ANYWAY, they had the Hogshead crime scene stuff. And, yea ... the biggest problem with it is it's horribly out of date and pure d20.
I suppose if you wanted to run a PURE CSI game it might be interesting, but most of it is creating classes, PrCs, skills, feats, etc etc to create, from the ground up, a d20 based investigation game. I suppose this would be okay, but it would take alot of conversion or adding of skills to an already skill-heavy d20Modern game.
I decided not to buy it, as I spent 80 bucks on stuff already today and from my page-through it seemed like it wouldn't be of much use to me. Some creative DCs and description on the part of the DM and you're good enough to go with d20Modern and "Investigate". I didn't think I needed a seperate skill called "Blood Spatter Analysis".
For those of you running a pure CSI campaign, you might want to look into it a little more at your FLGS. You might need a seperate skill for bone analysis, blood spatter analysis, etc etc.
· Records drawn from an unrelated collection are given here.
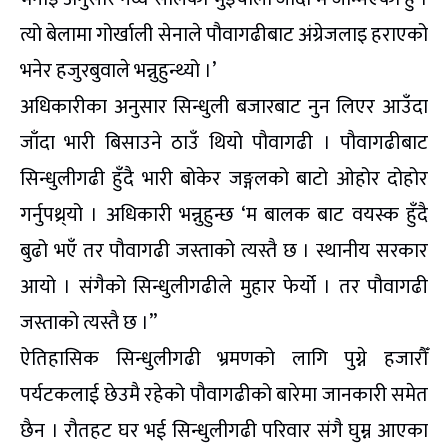
त्यो बेलामा गोर्खाली सेनाले पौवागढीबाट अंग्रेजलाइ हराएको
भनेर हजुरबुवाले भन्नुहुन्थ्यो ।’
अधिकारीका अनुसार सिन्धुली बजारबाट नुन लिएर आउँदा
जाँदा भारी बिसाउने ठाउँ थियो पौवागढी । पौवागढीबाट
सिन्धुलीगढी हुँदै भारी बोकेर जङ्गलको बाटो ओहोर दोहोर
गर्नुपथ्र्यो । अधिकारी भन्नुहुन्छ ‘म बालक बाट वयस्क हुँदै
बुढो भएँ तर पौवागढी जस्ताको त्यस्तै छ । स्थानीय सरकार
आयो । संगैको सिन्धुलीगढीले मुहार फेर्यो । तर पौवागढी
जस्ताको त्यस्तै छ ।”
ऐतिहासिक सिन्धुलीगढी भ्रमणको लागि पुग्ने हजारौँ
पर्यटकलाई छेउमै रहेको पौवागढीको बारेमा जानकारी समेत
छैन । रौतहट घर भई सिन्धुलीगढी परिवार संगै घुम्न आएका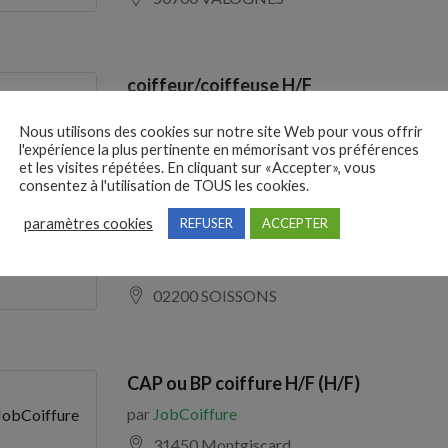
coiffeur/coiffeuse H/F
KERFEUN
par
KERFEUN COIFF
COIFF
Nous utilisons des cookies sur notre site Web pour vous offrir
29000 QUIMPER
l'expérience la plus pertinente en mémorisant vos préférences
et les visites répétées. En cliquant sur «Accepter», vous
consentez à l'utilisation de TOUS les cookies.
paramètres cookies
REFUSER
ACCEPTER
Coiffeur / Coiffeuse h/f (H/F)
par
JobCoiffure
JobCoiffure
02200 SOISSONS
CAP ou BP coiffure H/F (H/F)
par
JobCoiffure
JobCoiffure
31450 Montgiscard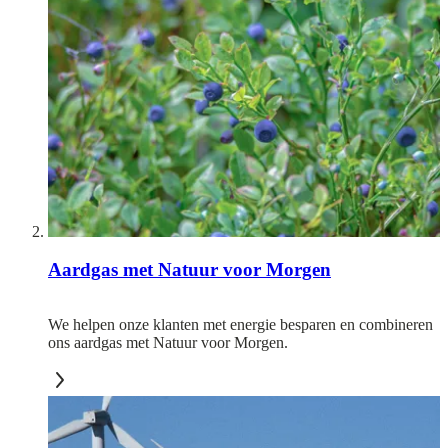
Aardgas met Natuur voor Morgen
We helpen onze klanten met energie besparen en combineren
ons aardgas met Natuur voor Morgen.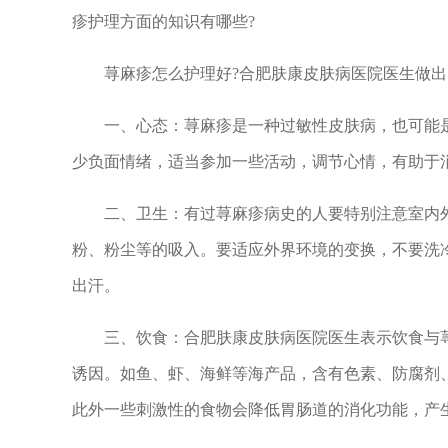
疹护理方面的知识有哪些?
荨麻疹怎么护理好?合肥肤康皮肤病医院医生做出
一、心态：荨麻疹是一种过敏性皮肤病，也可能是
少负面情绪，适当参加一些活动，调节心情，有助于
二、卫生：有过荨麻疹病史的人要特别注意室内外
粉、粉尘等的吸入。要适应外界环境的变换，不要洗
出汗。
三、饮食：合肥肤康皮肤病医院医生表示饮食与荨
诱因。如鱼、虾、海鲜等海产品，含有色素、防腐剂
此外一些刺激性的食物会降低胃肠道的消化功能，产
Dunno.
EDIT: Just thought of something, thought I'd add it in there. If you're predominantly interested in the HOW and the WHY of crime scene investigation and police procedure ... and death and mystery and writing a good mystery, I'd suggest the "Howdunit" series from F&W. They're about 11 years old at this point, but it's a collection of writer's resource books telling writers what they need to know to write knowledgably about crime. I see writing adventures, GOOD adventures, to be just another story. That's why we're "Storytellers" as often as "Game Masters" or anything else. You'd probably like "Scene of the Crime". I'm contemplating picking them up if I can find them at a used book store around here.
EDIT EDIT: Mmm, it looks like they released a book called "Howdunit", from Writer's Digest (who released the later books in the series) that's a compilation of the other books ... well, a condensation and collection, anyway. I imagine that one would be a great read for a GM wanting to run good investigative games.